Anonymität ist seine Superpower
Zu beachten ist allerdings, dass das entsprechende Graffiti als urheberrechtliches Werk durch die Vervielfältigung und Vermarktung nicht entstellt werden darf (§14 UrhG). „Banksy müsste seine Anonymität vor Gericht aufgeben. Nur dann kann er gegen die Ausstellungen vorgehen oder finanziell entschädigt werden“, macht Ludwig Rentzsch deutlich. Seine „Anonymität ist seine Superpower“, so zitiert ihn die Kuratorin Jean Virgin im Interview. Wohl wissend, dass diese Anonymität auch seine Achillesferse ist. Denn diese wird er nicht aufgeben, zu keinem Preis der Welt. Die weltweit agierenden Veranstalter und Produzenten der Banksy-Ausstellungen nutzen diesen Spielraum, um das Phänomen Banksy auf den Veranstaltungsmarkt zu etablieren und Gewinn damit zu erzielen.
A Genius Mind
Doch was nützt das voreilige Zwei-Kategorien-Denken und die Bewertung in moralisch richtig und falsch oder gute und schlechte Kunst, außer dass es starre Vorstellungen nährt und womöglich die Chance verpasst wird, in einen Dialog zu gehen über die Zugänglichkeit von Kunst? Konstruktiv betrachtet kann die Ausstellung „The Mystery of Banksy – A Genius Mind“ als Einladung verstanden werden, die Gewohnheiten und Konventionen der Kunstwelt zu hinterfragen. Die Frage, ob diese Ausstellung noch Kunst ist – oder Unterhaltung – und ob sie deswegen weniger relevant ist, oder weniger Wert hat, muss an anderer Stelle diskutiert werden.
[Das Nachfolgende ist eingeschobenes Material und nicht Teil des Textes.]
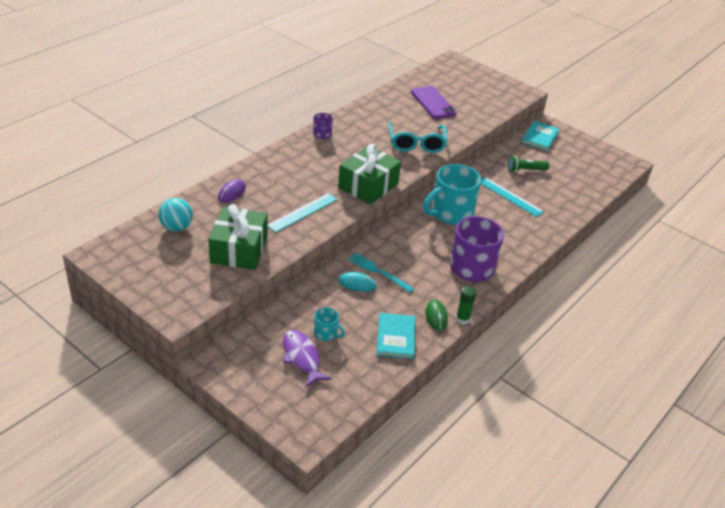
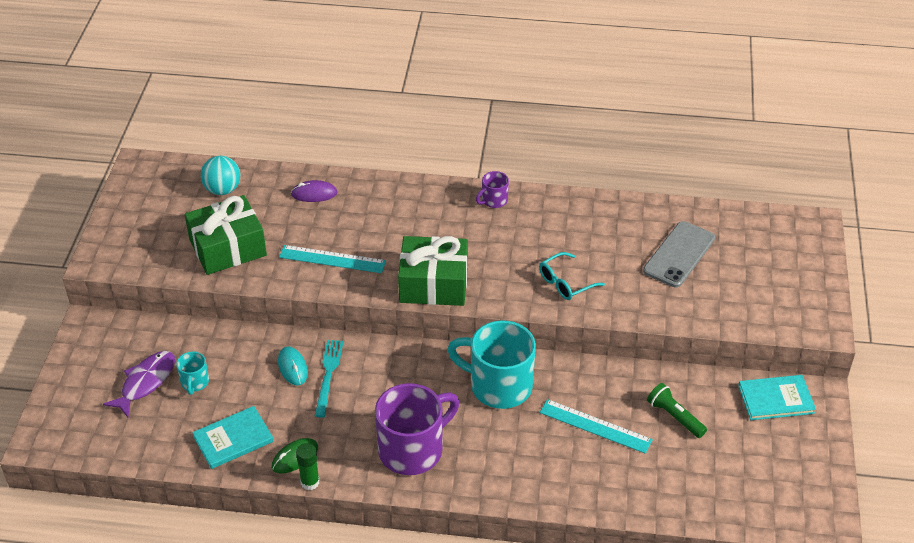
camera: 60 degrees right, 5 degrees up
(416, 144) = (565, 283): turquoise glasses -> turquoise glasses, size x0.66
(433, 103) = (679, 254): purple phone -> grey phone
(510, 196) = (595, 426): turquoise ruler -> turquoise ruler turned 75 degrees counterclockwise

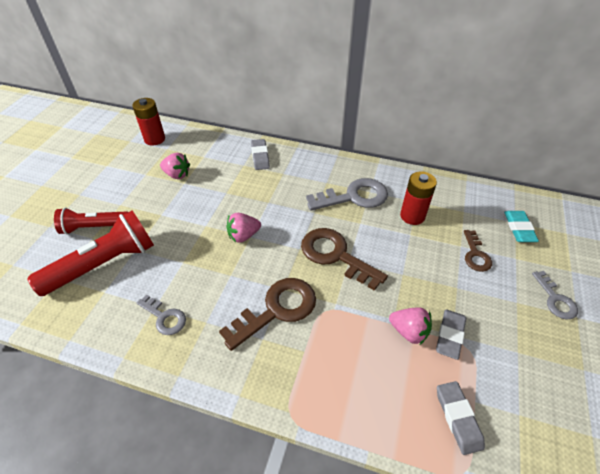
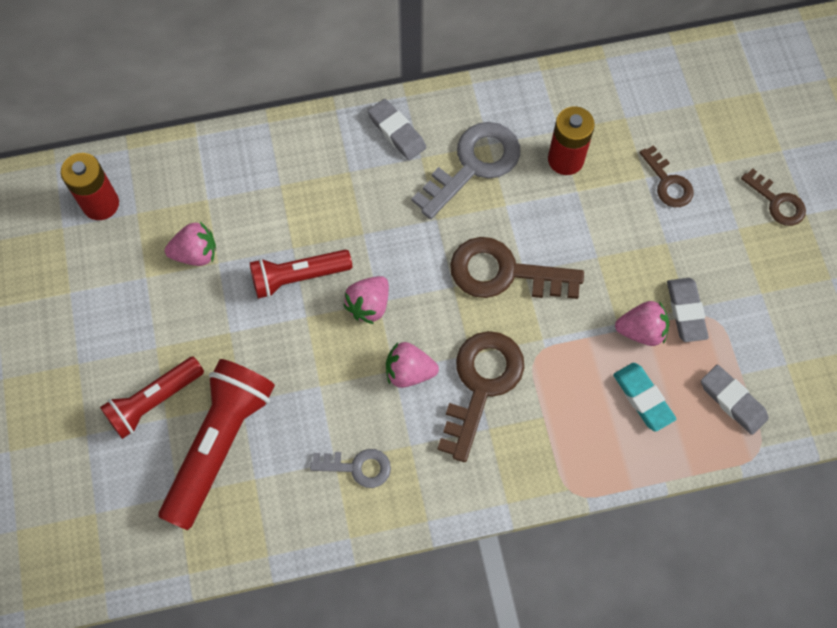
camera: 30 degrees left, 20 degrees up
(217, 206) = (298, 277): none -> red flashlight
(238, 280) = (409, 372): none -> pink strawberry
(260, 157) = (294, 157): grey eraser -> grey eraser (396, 132)
(519, 228) = (702, 113): turquoise eraser -> turquoise eraser (643, 398)
(555, 299) = (777, 202): grey key -> brown key

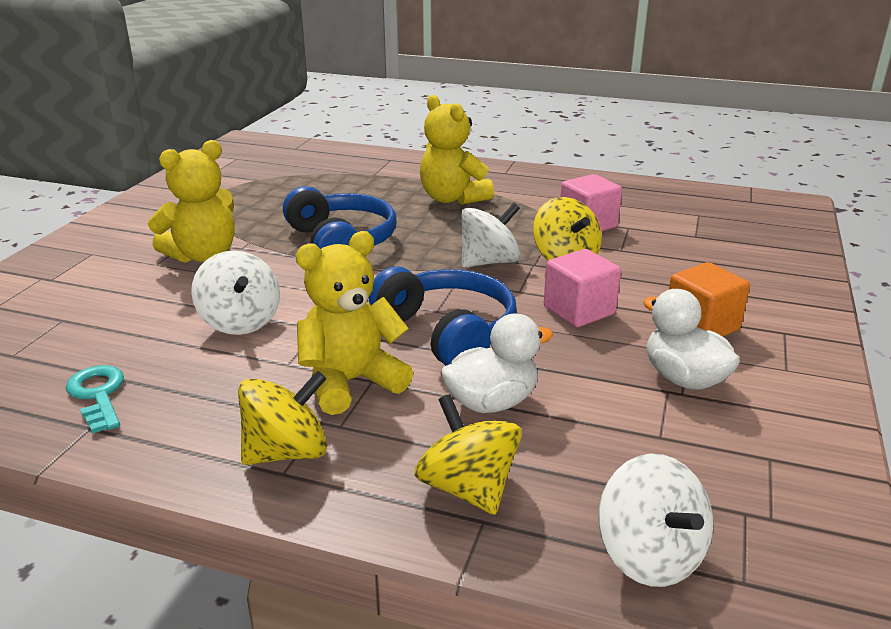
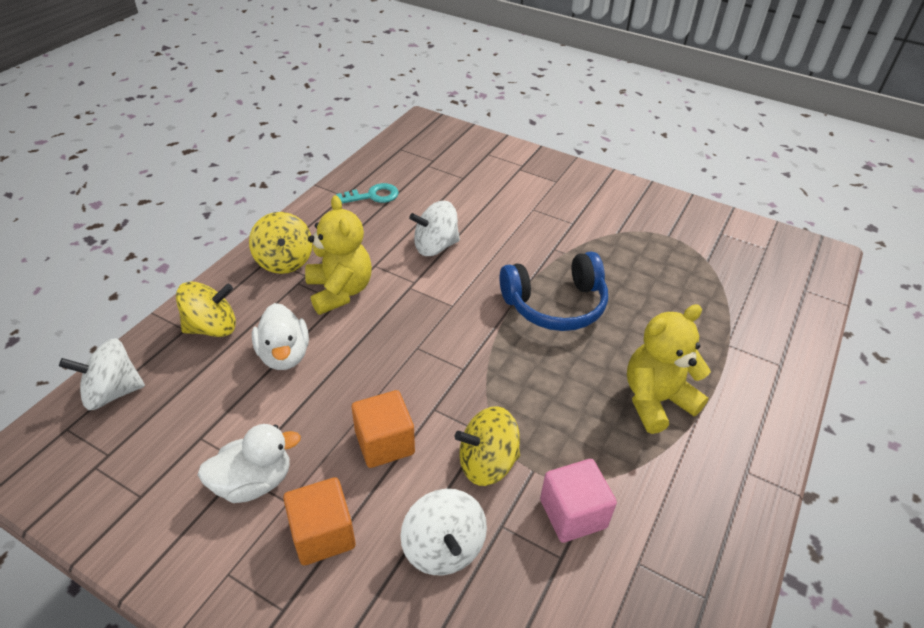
camera: 100 degrees right, 15 degrees up
(203, 255) = (542, 230): yellow teddy bear -> none
(447, 332) = (382, 348): blue headphones -> none
(489, 262) = (495, 399): white spinning top -> white spinning top (443, 547)
(579, 310) = (384, 443): pink cube -> orange cube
Dann müsste natürlich auch der steile Eintrittspreis (18 bis 20 Euro) hinterfragt werden, wenn diese Ausstellung von sich behauptet, eine für „alle“ sein zu wollen.
Die Graffitis, Fotografien, Skulpturen, Videoinstallationen und Drucke, die in der Zentralheize in Erfurt zu sehen sind und noch in vielen weiteren Städten zu sehen sein werden, sind Teil einer begehbaren Dokumentation. Sie ermöglicht ein bebildertes und gegenständliches Eintauchen in Banksys Werk mit aufwendigen Anschauungsobjekten. Das gelingt dann besonders gut, wenn Orte und Räume nachempfunden wurden, wie der Eingang des „Walled off Hotels“ ,das in Bethlehem steht. Es eröffnete 2017 als soziales Projekt, das als Kunsthotel, die Menschen in Palästina unterstützt. Zugleich heißt es die Israelis willkommen, wenn sie mit „offenen Herzen kommen“, wie Banksy auf der Homepage des Hotels anmerkt. Auch die nachgebaute U-Bahn mit seiner Botschaft zum Umgang mit der Corona-Pandemie (2020) oder der große, pink-golden bemalte Elefant, der an Banksys kontroverse Ausstellung „Barely Legal” in Los Angeles (2006) erinnert, sind gelungene Momente der Banksy-Schau. (In Los Angeles war es tatsächlich ein echter Elefant namens Tai, der Aufmerksamkeit schaffen sollte für unzureichenden Tierschutz und Armut.)
Die Aura des Authentischen fehlt
Die Schwäche von „The Mystery of Banksy – A Genius Mind“ liegt darin, dass die Aura des Authentischen fehlt, die sakrale Ausstrahlung von Werken, die der Künstler in der Hand hielt, die seinem Schaffen unmittelbar entwachsen sind und die direkt und tief berühren. Vergleichbar vielleicht mit einem besonderen und einvernehmlichen Erleben von Livemusik und der Energie des freudigen Austausch – im Vergleich zu einem Mitschnitt, der im Radio oder Fernsehen läuft. Besonders originell oder „banksyhaft“ ist weder die Dramaturgie der Hängung noch die Art, wie sein Schaffen erzählt wird. Und dennoch ist diese Dokumentation (offensichtlich) wirkungsvoll genug.
Bezug zur Kunst
Nicht nur, weil ohne sein direktes Zutun innerhalb von einem Jahr etwa 350.000 Menschen allein in Deutschland und Österreich einen vertieften und breiten Einblick in Banksys Kreativität gewinnen konnten. Sondern vor allem, weil sie sehr viele Menschen erreicht und inspiriert, die zuvor wenig bis keinen Bezug zur Kunst der Straße hatten. Menschen, die Graffiti und Streetart als Vandalismus, Eigentumsverletzung oder Schmiererei ärgerlich nebenbei wahrnahmen, verstehen nun mehr diesen bewussten Akt der Rebellion. Die Ausstellung kommt zudem in einer Zeit des gesellschaftlichen Umbruchs, in der die Sehnsucht nach integeren, visionären und starken Heldinnen (Greta Thunberg) und Helden (Banksy) groß ist. Sein Werk für die breite Masse sichtbar zu machen, dass ist der gemeinsame Nenner, den die Ausstellungsmacher:innen und Banksy verbindet.